::: Material provided :::

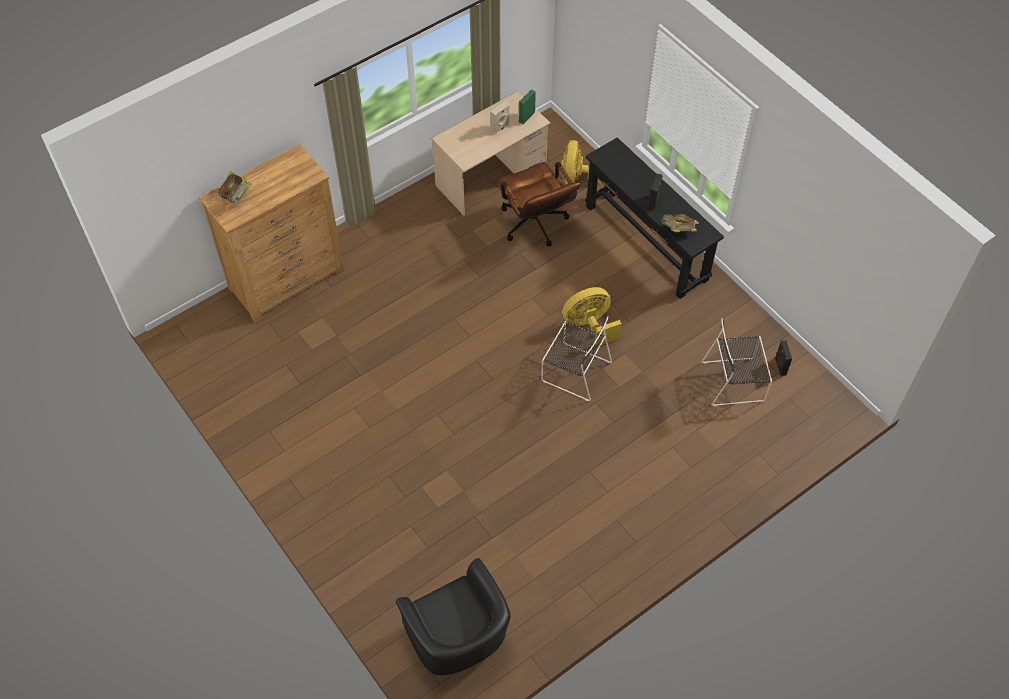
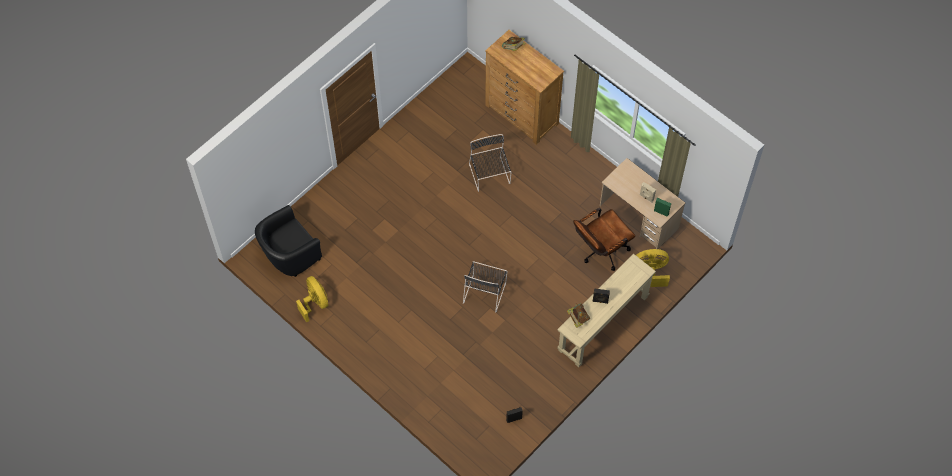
camera: 80 degrees right, 5 degrees up
(589, 326) = (523, 296): yellow fan -> yellow fan (315, 303)
(646, 243) = (603, 323): black console table -> beige console table
(735, 381) = (496, 391): black chair -> black chair (490, 175)

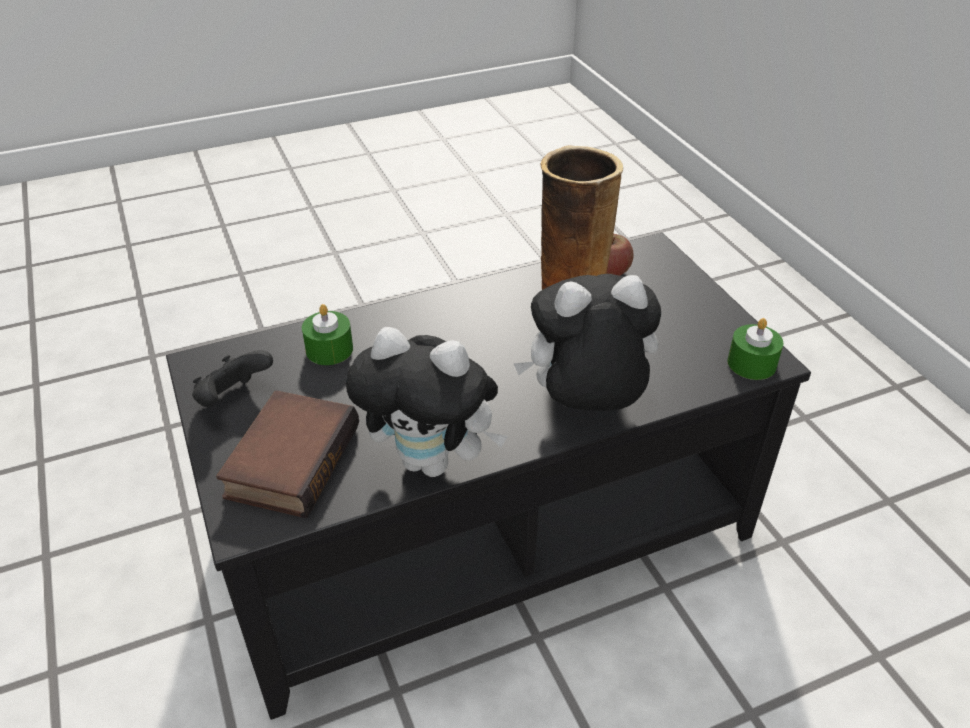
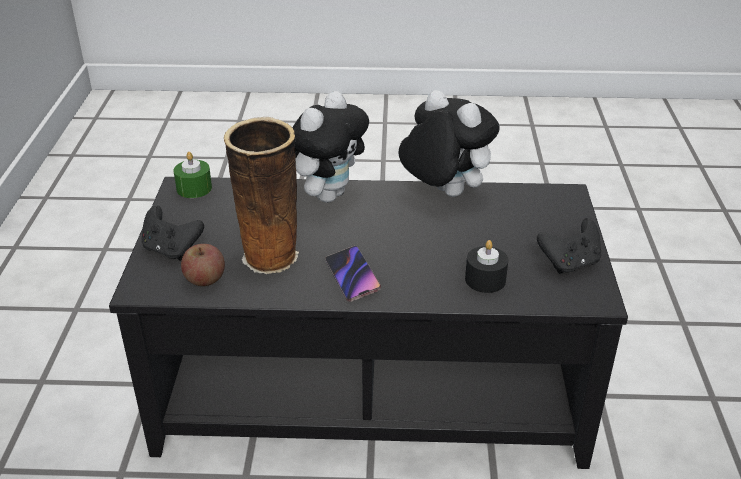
camera: 155 degrees left, 5 degrees down
(290, 460) = (533, 216): book -> none
(329, 349) = (485, 279): green candle -> black candle
(471, 313) = (352, 277): none -> phone
(585, 407) = (327, 194): plush toy -> plush toy turned 75 degrees counterclockwise
(674, 287) = (172, 250): none -> black game controller

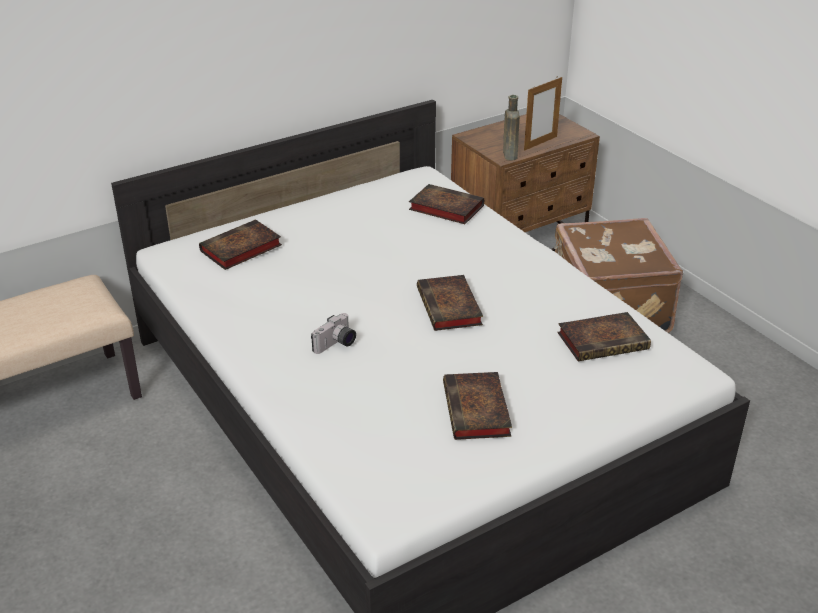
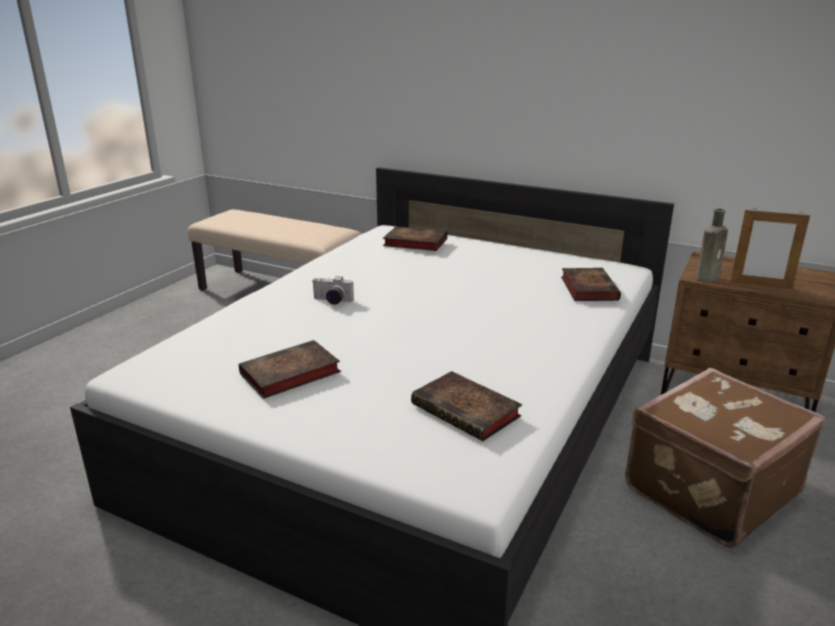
camera: 60 degrees right, 10 degrees down
(450, 308) = (431, 326): book -> none

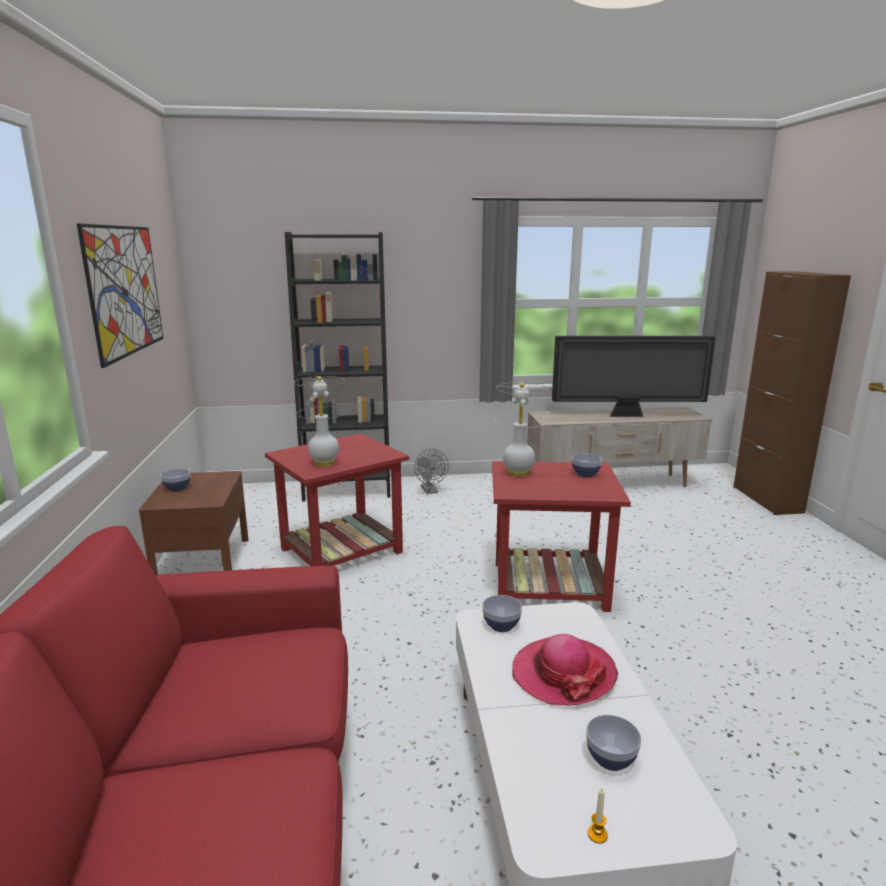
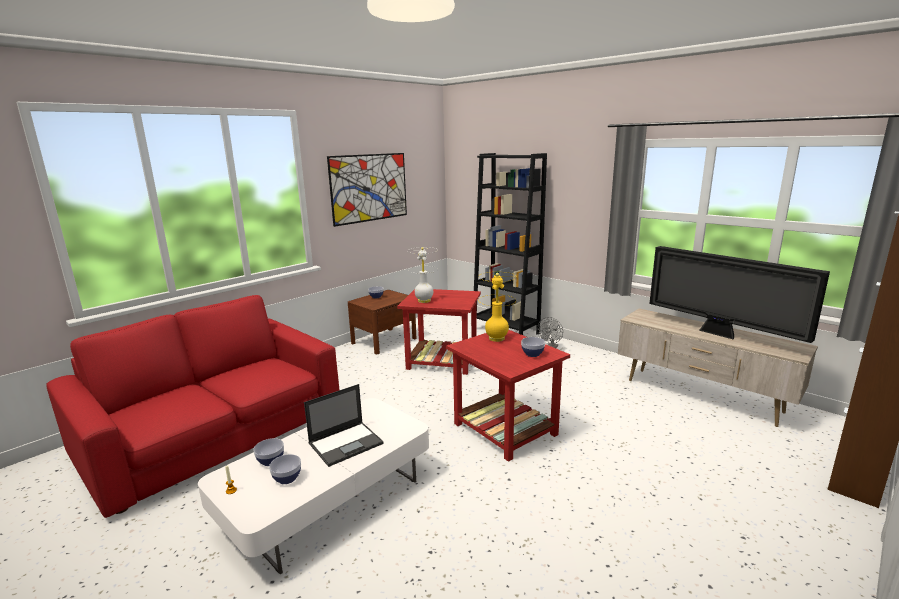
camera: 50 degrees right, 0 degrees up
(501, 625) = (372, 412): bowl -> bowl (270, 461)
(518, 473) = (496, 338): white table lamp -> yellow table lamp
(563, 673) = (346, 443): hat -> laptop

:::

The expected output is every line of the data, unchanged, with the pictures skipped.

*Output for this task*:
camera: 80 degrees right, 5 degrees up
(589, 326) = (523, 296): yellow fan -> yellow fan (315, 303)
(646, 243) = (603, 323): black console table -> beige console table
(735, 381) = (496, 391): black chair -> black chair (490, 175)

camera: 155 degrees left, 5 degrees down
(290, 460) = (533, 216): book -> none
(329, 349) = (485, 279): green candle -> black candle
(471, 313) = (352, 277): none -> phone
(585, 407) = (327, 194): plush toy -> plush toy turned 75 degrees counterclockwise
(674, 287) = (172, 250): none -> black game controller

camera: 60 degrees right, 10 degrees down
(450, 308) = (431, 326): book -> none

camera: 50 degrees right, 0 degrees up
(501, 625) = (372, 412): bowl -> bowl (270, 461)
(518, 473) = (496, 338): white table lamp -> yellow table lamp
(563, 673) = (346, 443): hat -> laptop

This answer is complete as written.